**PROBLEM TO WORK ON**
Nothing but the text of the records belongs in your answer: repeat all of it exactly and leave out the images.

Plain-text document sources
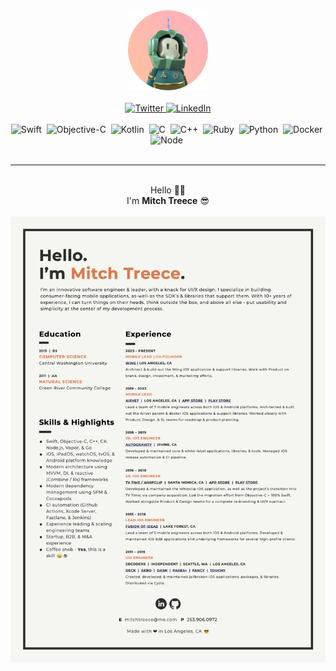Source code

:<div id="header" align="center">
    <img src="assets/avatar.png" width=128/>
    <br>
    <br>
    <div id="badges">
        <a href="https://twitter.com/mitchtreece">
            <img src="https://img.shields.io/badge/Twitter-blue?style=for-the-badge&logo=twitter&logoColor=white" alt="Twitter"/>
        </a>
        <a href="https://linkedin.com/in/mitchtreece">
            <img src="https://img.shields.io/badge/LinkedIn-blue?style=for-the-badge&logo=linkedin&logoColor=white" alt="LinkedIn"/>
        </a>
    </div>
    <br>
    <div id="technology">
        <img src="https://cdn.jsdelivr.net/gh/devicons/devicon/icons/swift/swift-original.svg" title="Swift" alt="Swift" width="40" height="40"/>&nbsp;
        <img src="https://cdn.jsdelivr.net/gh/devicons/devicon/icons/objectivec/objectivec-plain.svg" title="Objective-C" alt="Objective-C" width="40" height="40"/>&nbsp;
        <img src="https://cdn.jsdelivr.net/gh/devicons/devicon/icons/kotlin/kotlin-original.svg" title="Kotlin" alt="Kotlin" width="40" height="40"/>&nbsp;
        <img src="https://cdn.jsdelivr.net/gh/devicons/devicon/icons/c/c-plain.svg" title="C" alt="C" width="40" height="40"/>&nbsp;
        <img src="https://cdn.jsdelivr.net/gh/devicons/devicon/icons/cplusplus/cplusplus-plain.svg" title="C++" alt="C++" width="40" height="40"/>&nbsp;
        <img src="https://cdn.jsdelivr.net/gh/devicons/devicon/icons/ruby/ruby-plain.svg" title="Ruby" alt="Ruby" width="40" height="40"/>&nbsp;
        <img src="https://cdn.jsdelivr.net/gh/devicons/devicon/icons/python/python-original.svg" title="Python" alt="Python" width="40" height="40"/>&nbsp;
        <img src="https://cdn.jsdelivr.net/gh/devicons/devicon/icons/docker/docker-plain.svg" title="Docker" alt="Docker" width="40" height="40"/>&nbsp;
        <img src="https://cdn.jsdelivr.net/gh/devicons/devicon/icons/nodejs/nodejs-plain.svg" title="Node" alt="Node" width="40" height="40"/>&nbsp;
    </div>
</div>

<br>

---

<br>

<div id="hero" align="center">
Hello 👋🏼<br>
I'm <b>Mitch Treece</b> 😎
</div>

<br>

<div id="resume" align="center">
    <a href="assets/resume.pdf">
        <img src="assets/resume.png" width=512/>
    </a>
</div>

**REPLY**
Source code

:<div id="header" align="center">
    <img src="assets/avatar.png" width=128/>
    <br>
    <br>
    <div id="badges">
        <a href="https://twitter.com/mitchtreece">
            <img src="https://img.shields.io/badge/Twitter-blue?style=for-the-badge&logo=twitter&logoColor=white" alt="Twitter"/>
        </a>
        <a href="https://linkedin.com/in/mitchtreece">
            <img src="https://img.shields.io/badge/LinkedIn-blue?style=for-the-badge&logo=linkedin&logoColor=white" alt="LinkedIn"/>
        </a>
    </div>
    <br>
    <div id="technology">
        <img src="https://cdn.jsdelivr.net/gh/devicons/devicon/icons/swift/swift-original.svg" title="Swift" alt="Swift" width="40" height="40"/>&nbsp;
        <img src="https://cdn.jsdelivr.net/gh/devicons/devicon/icons/objectivec/objectivec-plain.svg" title="Objective-C" alt="Objective-C" width="40" height="40"/>&nbsp;
        <img src="https://cdn.jsdelivr.net/gh/devicons/devicon/icons/kotlin/kotlin-original.svg" title="Kotlin" alt="Kotlin" width="40" height="40"/>&nbsp;
        <img src="https://cdn.jsdelivr.net/gh/devicons/devicon/icons/c/c-plain.svg" title="C" alt="C" width="40" height="40"/>&nbsp;
        <img src="https://cdn.jsdelivr.net/gh/devicons/devicon/icons/cplusplus/cplusplus-plain.svg" title="C++" alt="C++" width="40" height="40"/>&nbsp;
        <img src="https://cdn.jsdelivr.net/gh/devicons/devicon/icons/ruby/ruby-plain.svg" title="Ruby" alt="Ruby" width="40" height="40"/>&nbsp;
        <img src="https://cdn.jsdelivr.net/gh/devicons/devicon/icons/python/python-original.svg" title="Python" alt="Python" width="40" height="40"/>&nbsp;
        <img src="https://cdn.jsdelivr.net/gh/devicons/devicon/icons/docker/docker-plain.svg" title="Docker" alt="Docker" width="40" height="40"/>&nbsp;
        <img src="https://cdn.jsdelivr.net/gh/devicons/devicon/icons/nodejs/nodejs-plain.svg" title="Node" alt="Node" width="40" height="40"/>&nbsp;
    </div>
</div>

<br>

---

<br>

<div id="hero" align="center">
Hello 👋🏼<br>
I'm <b>Mitch Treece</b> 😎
</div>

<br>

<div id="resume" align="center">
    <a href="assets/resume.pdf">
        <img src="assets/resume.png" width=512/>
    </a>
</div>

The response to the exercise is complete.